Concern about fossil fuels and their effect on the environment are becoming more of a priority. As more scientific consensus grows about the polluting effect of fossil fuels, individuals and businesses are beginning to focus on their carbon footprints and ways to reduce fossil fuels usage. However, to truly solve the problem, it will be necessary to change much of our infrastructure as well as our practices regarding transportation, food and electricity.
When most people think of fossil fuel use, they think of personal transportation. More than 28 percent of U.S. energy consumption in 2008 was used for transportation, according to the U.S. Department of Energy, There are many ways you can reduce your transportation energy use. For short distances, walking and biking are healthier options for you and the environment. The average person can bike three miles or less in about the same time it would take to drive the same distance on city streets. In many areas, public transportation is also an option. By leaving your car at home even one day a week, you can reduce your gasoline consumption by as much as 20 percent.
When you have to drive, there are ways you can increase your car's fuel efficiency and lower your fossil fuel usage. The easiest way is by carpooling. If you bring one person in your car who would have been driving alone, both of you have lowered your energy use by 50 percent. The more passengers in your car, the more efficient your use of energy. An SUV carrying five people uses fewer gallons per mile per passenger than a hybrid with no passengers. However, if you can't find a carpool partner, hybrids and other fuel-efficient vehicles can also reduce your fossil fuel use. Many hybrids still have relatively low fuel efficiency; a small car with a small engine, such as a Honda Civic, can easily get 30 mpg, which is close to the average of most hybrids. But diesel cars can run on biodiesel, which is made from vegetable oil instead of crude oil. Diesel cars can also be converted to run on straight vegetable oil. And pure electric cars are much more efficient than gasoline cars.
Transportation should also be a primary consideration in city planning and design. We can make cities and towns more walkable. People whose houses are a block or two from a grocery store will be more likely to walk to shop, especially if there is a pedestrian sidewalk. People who live less than a mile from work are more likely to walk or bike to work. Cities and town with high-density populations are more efficient and require fewer fossil fuels to function. Our cities need to be redesigned to be more efficient and pedestrian friendly. Building and improving public transit should also be a high priority.
Fossil fuels are significantly consumed by the production, storage and transportation of food. According to the Center for Urban Education about Sustainable Agriculture, the average plate of food in the U.S. travels over 1,500 miles (in trucks powered by diesel fuel) before it is eaten. Before that, it is grown using petrochemical fertilizers and stored in refrigeration cooled by coal-powered electric plants. If we move the production of food to local sources, close to the cities and towns where the food will be consumed, we will save a great deal of fossil fuels.

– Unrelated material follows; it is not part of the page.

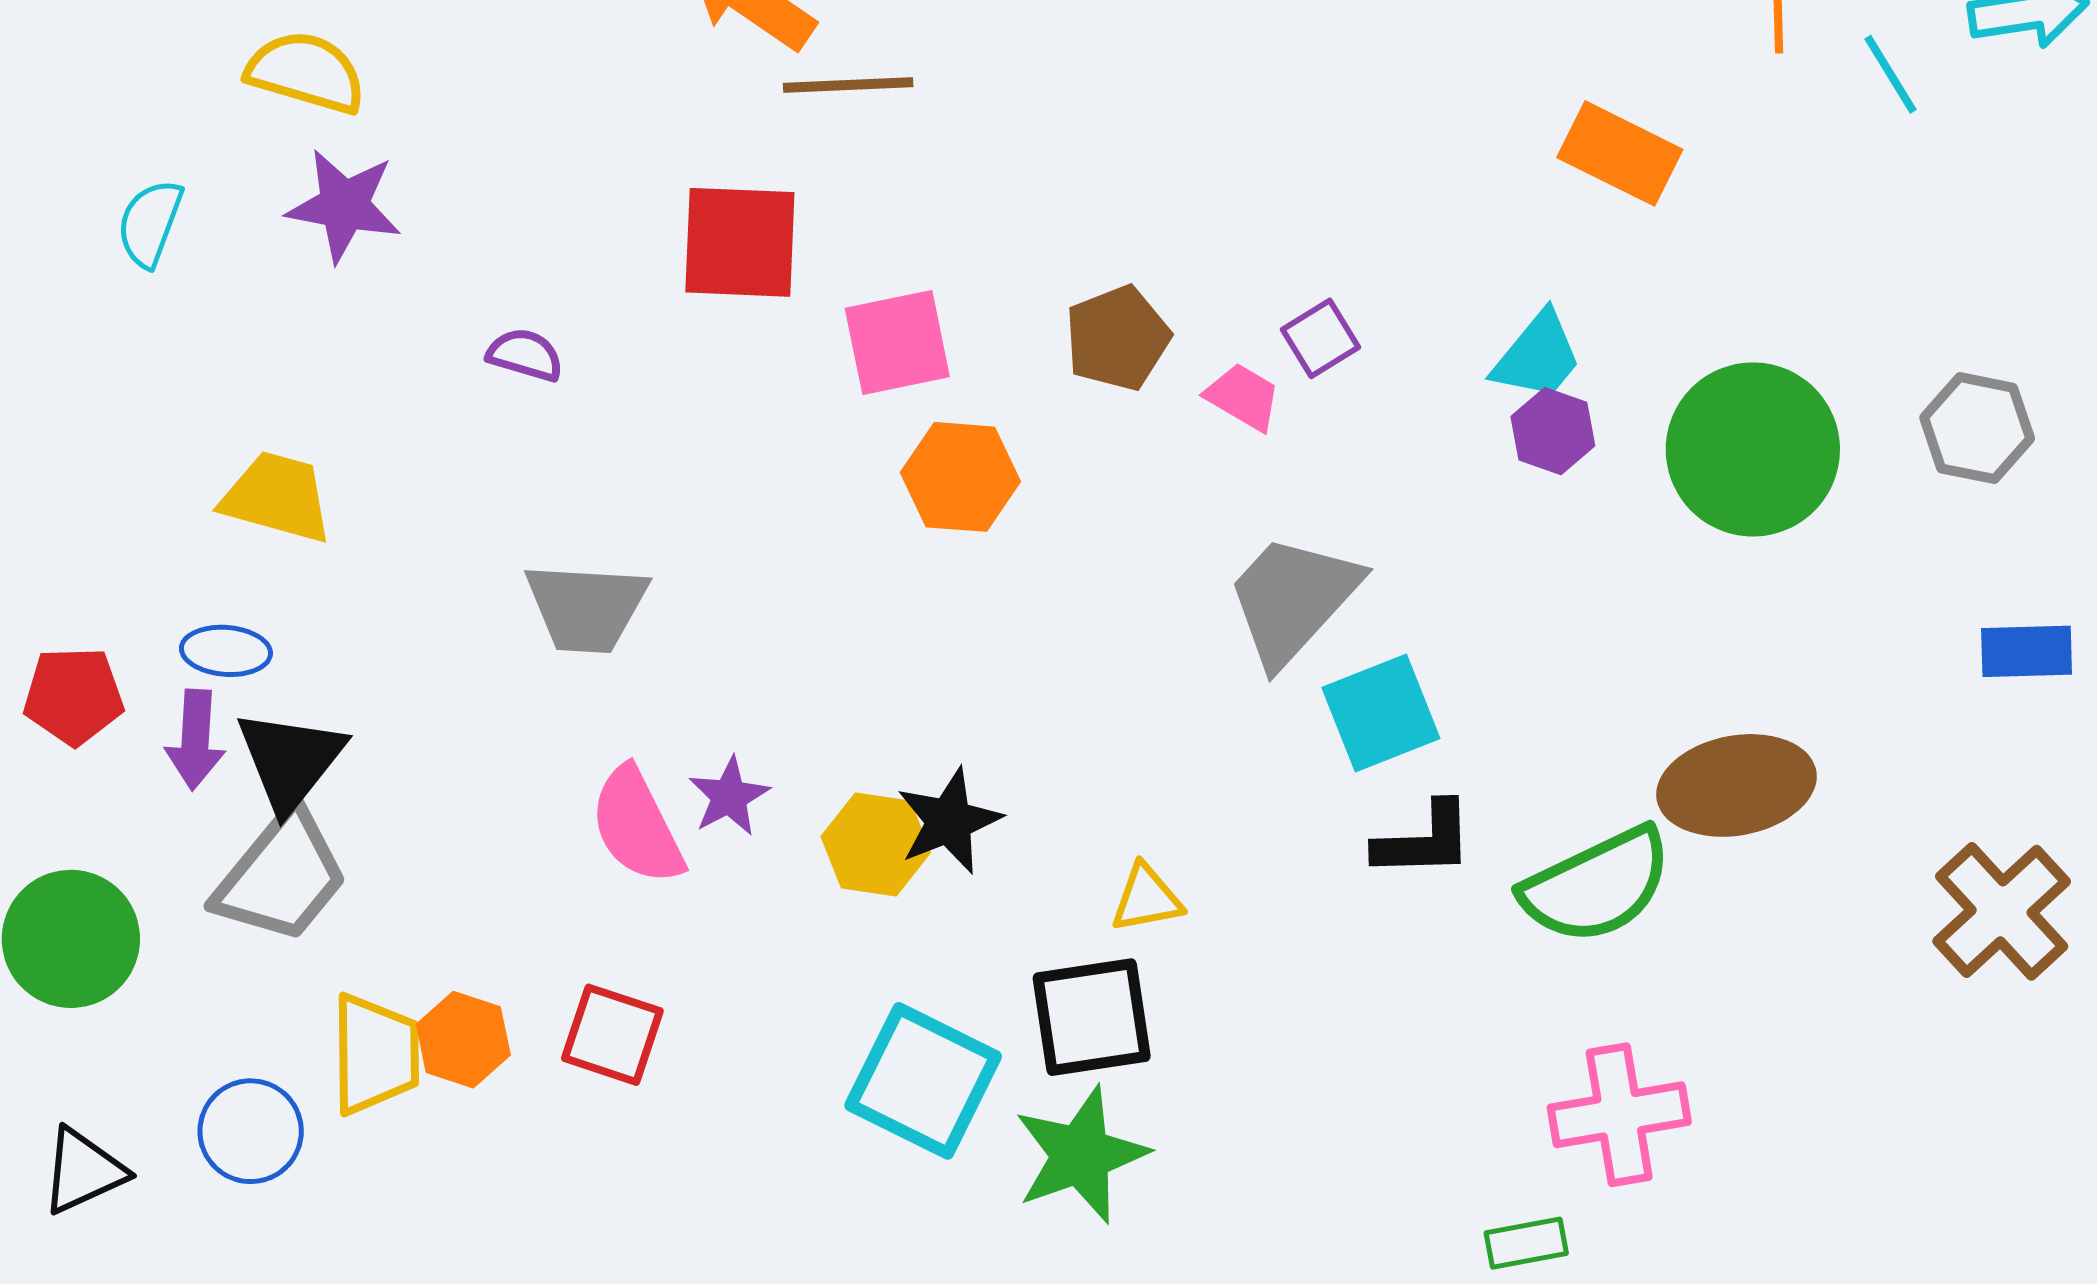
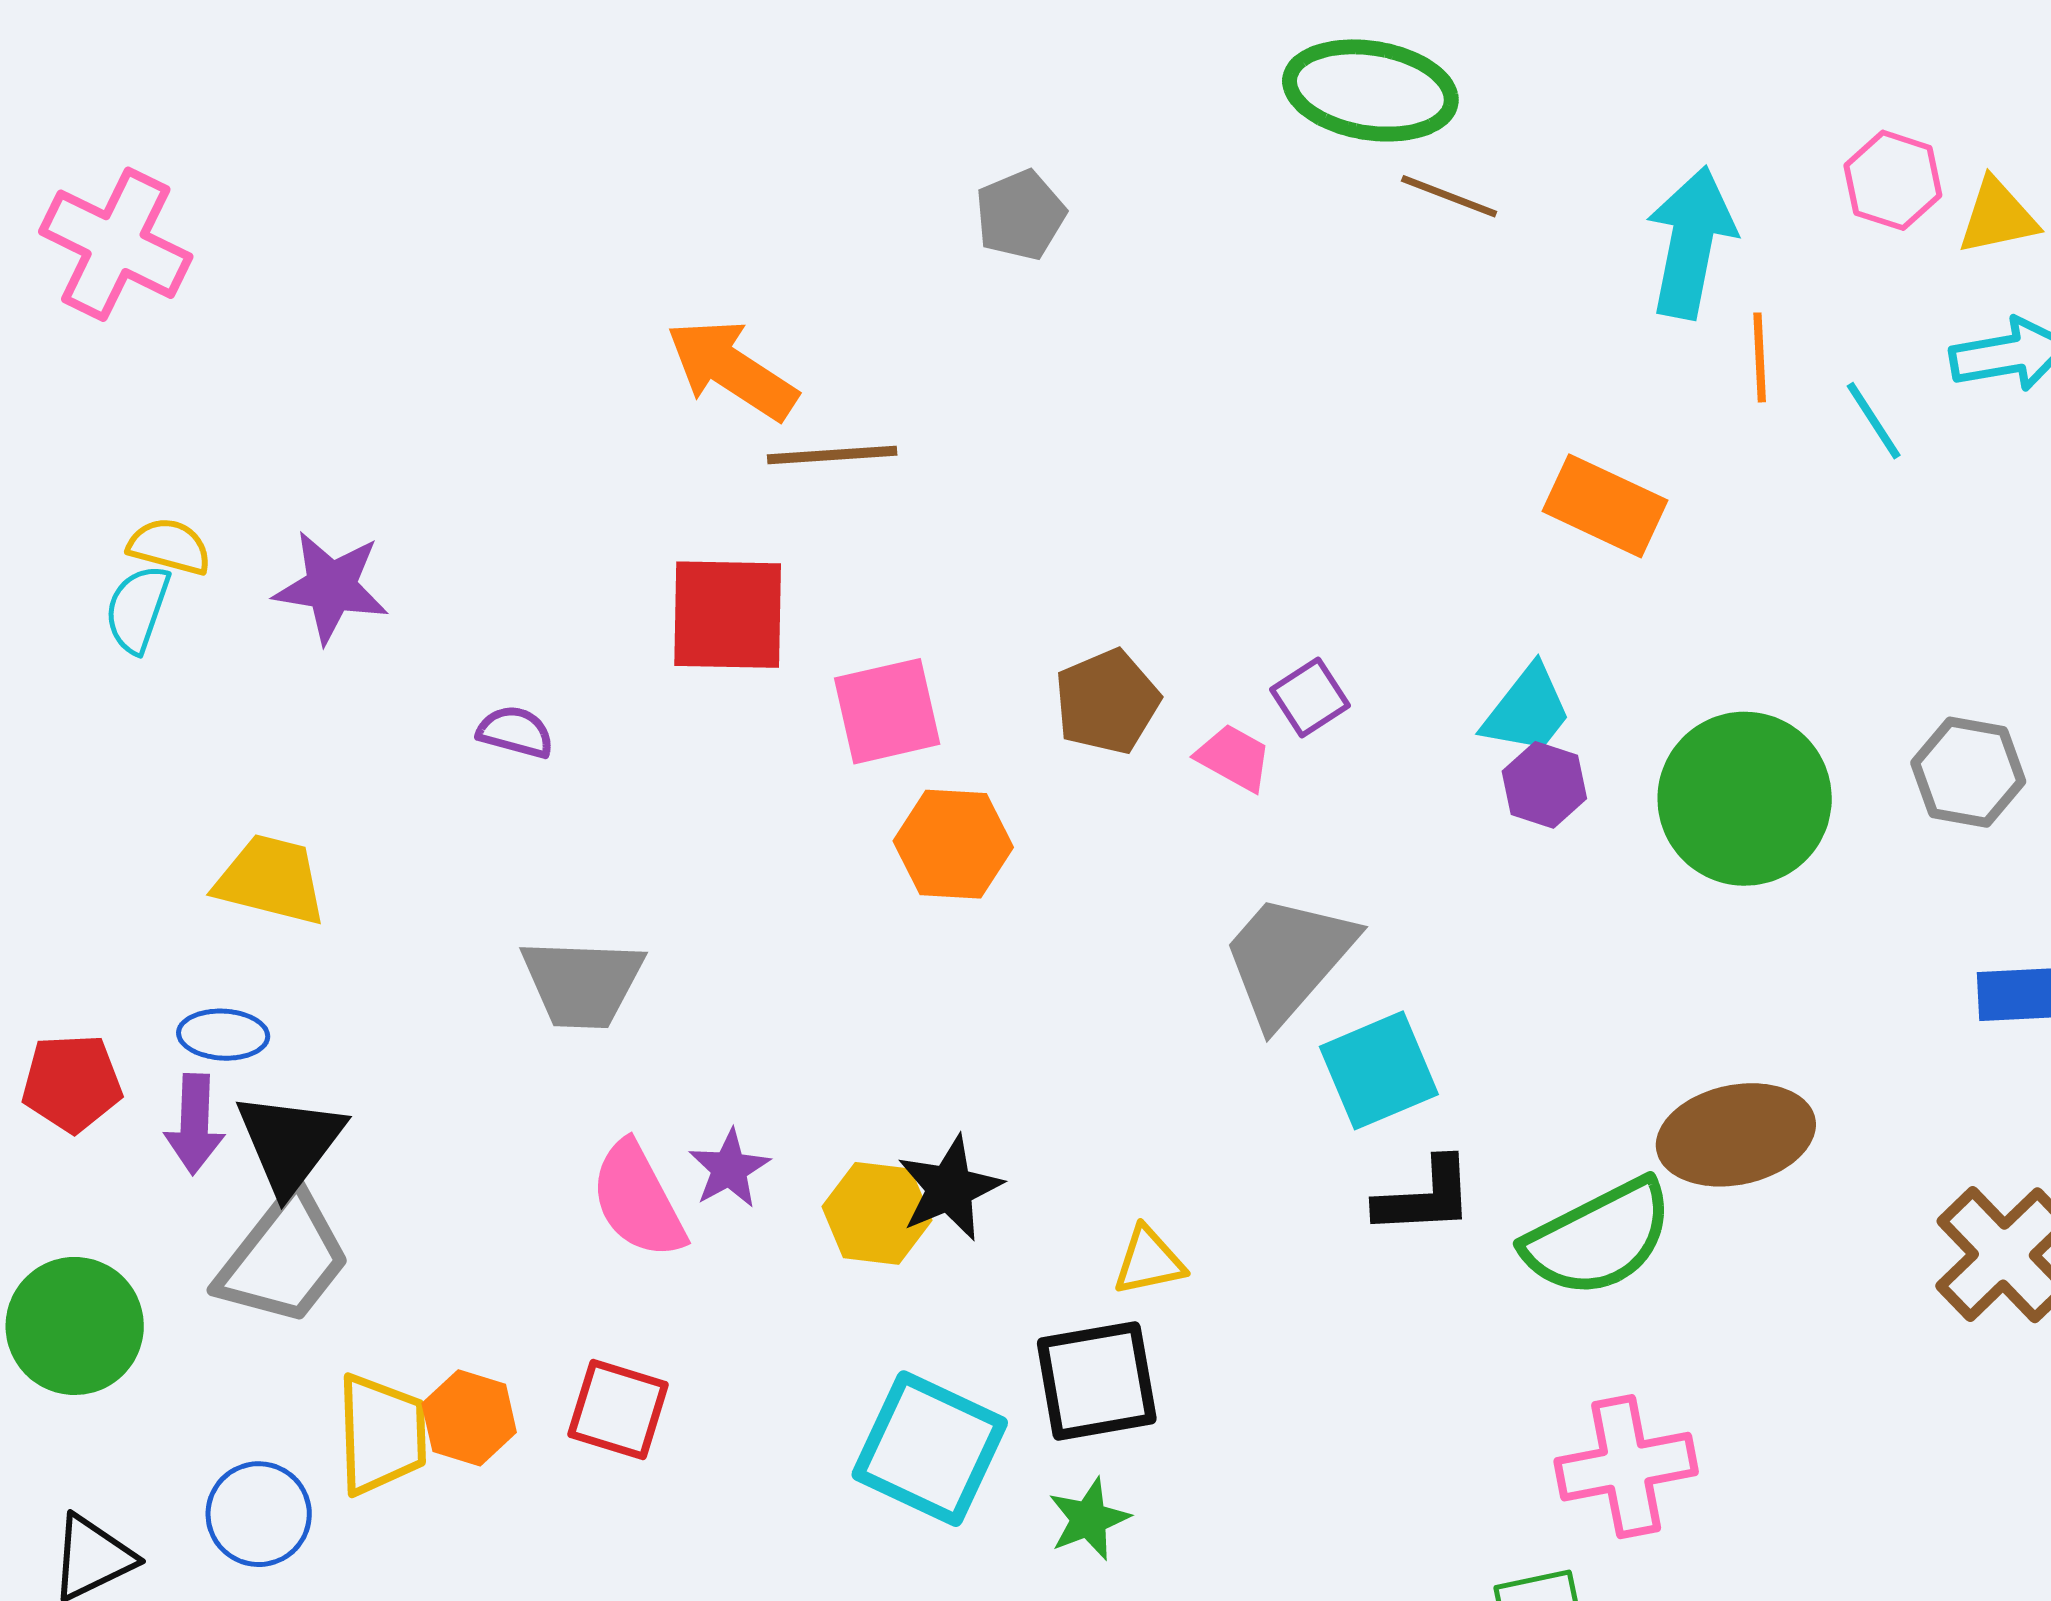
yellow semicircle: (306, 72) -> (169, 546), moved, size x0.7
green star: (1081, 1155) -> (1089, 1519), size x0.6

It won't have to travel as far and won't need to be refrigerated as long. If it is grown organically, then it will use natural fertilizers instead of chemicals made from fossil fuels.
Residential use of electricity accounted for more than 21 percent of total consumption in 2008, according to the U.S. Department of Energy. Most of that is electrical energy powered by coal. You can reduce your electricity usage many ways, some as simple as switching to compact fluorescent light bulbs (CFLs), which uses less energy than incandescent bulbs. Better building designs can greatly improve heating and cooling efficiency leading to less long-term energy use. There are several programs that certify buildings as "green" in their design, such as the Leadership in Energy and Environmental Design (LEED) program, and many of the characteristics they evaluate in buildings have to do with energy efficiency. For example, LEED-certified buildings often have thicker panes of glass in the windows to retain heat. There are also many alternate energy sources we can use to generate electricity. Windmills are an easy, cost-effective way to generate electricity in places where wind is plentiful. In sunny climates, solar panels can be installed. Nuclear power plants can also generate electricity and can replace coal-powered plants.